I’m still impressed by the competence and the hard work of the teacher -Marta Luchi | Italy [JLPT Course]

I’ve been studying Japanese for many years, with long pauses in between. My recent goal is to be able to read books in Japanese and be able to watch lectures in Japanese about my favorite art topics. I tried different courses and platforms, I learned Kanji stand alone thinking that they would have helped to guess the meaning of Japanese sentences, but with my beginner grammar knowledge I soon found out that I couldn’t understand even the manga for kids. I’ve been told I should reach the N3 level of JPLT to be able to start understanding those. So I googled for the best grammar courses and one of those was Chika Sensei. Compared to other online courses where you’re left to your own devices, this one was not cheap, but the idea to have a teacher following your progresses or to whom ask questions has been my deciding factor. And I’m glad I did. I bought first the N4 course, thinking that my basic grammar and vocabulary was covering the N5, but I soon found out that N4 was too difficult for me and I didn’t know a few grammar rules, so after a while I decided to start from square one with the N5 course, as a refresher and a mean to fill my gaps for grammar. It’s actually challenging in a good way, it helps me writing sentences thinking in Japanese, looking for words I was missing. It gives me a lot of insights on the particle usage I wasn’t aware of, a sort of more advanced usage compared to the basic one I read in the usual grammar books so far. Even though the lessons are 10 minutes long, there are many other activities to go through as soon as possible, such as learning vocabulary (and there is a nice companion platform to quiz you on that, that it’s not the usual SRS flashcard – by the way, it’s one of the possibilities if needed), learning Kanji and so forth. There are different kind of lessons that follows a program and arriving every day as an email: grammar, listening, reading and monthly videos. The dialogues and the sentences are very up to date with modern life, common situations, and not resembling the ones on textbooks.

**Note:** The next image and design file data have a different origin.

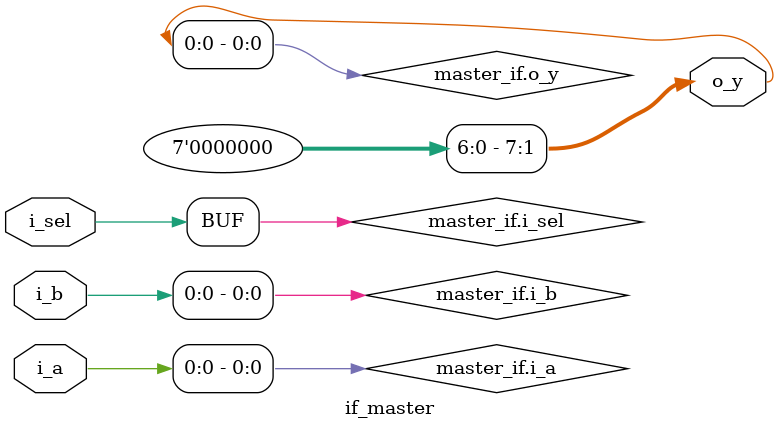
<source format=sv>
module if_master #(
  parameter int DATA_WITH = 8
) (
  input logic [DATA_WITH-1:0] i_a,
  input logic [DATA_WITH-1:0] i_b,
  input logic                 i_sel,

  output logic [DATA_WITH-1:0] o_y,

  mux_if.master_ports master_if
);

  // modport master_ports(output i_a, output i_b, output i_sel, input o_y);
  assign master_if.i_a   = i_a;
  assign master_if.i_b   = i_b;
  assign master_if.i_sel = i_sel;
  assign o_y             = master_if.o_y;

endmodule

</source>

I’m still impressed by the competence and the hard work of the teacher who corrects the homework and asks questions to follow up.
In the comments for every lesson there are other students’ homework, questions and corrections that I personally found very useful to learn something new or be aware of mistakes that can happen.
Overall I would recommend this course to advanced beginners or beginners who are motivated to work on learning hiragana and katakana as the first step.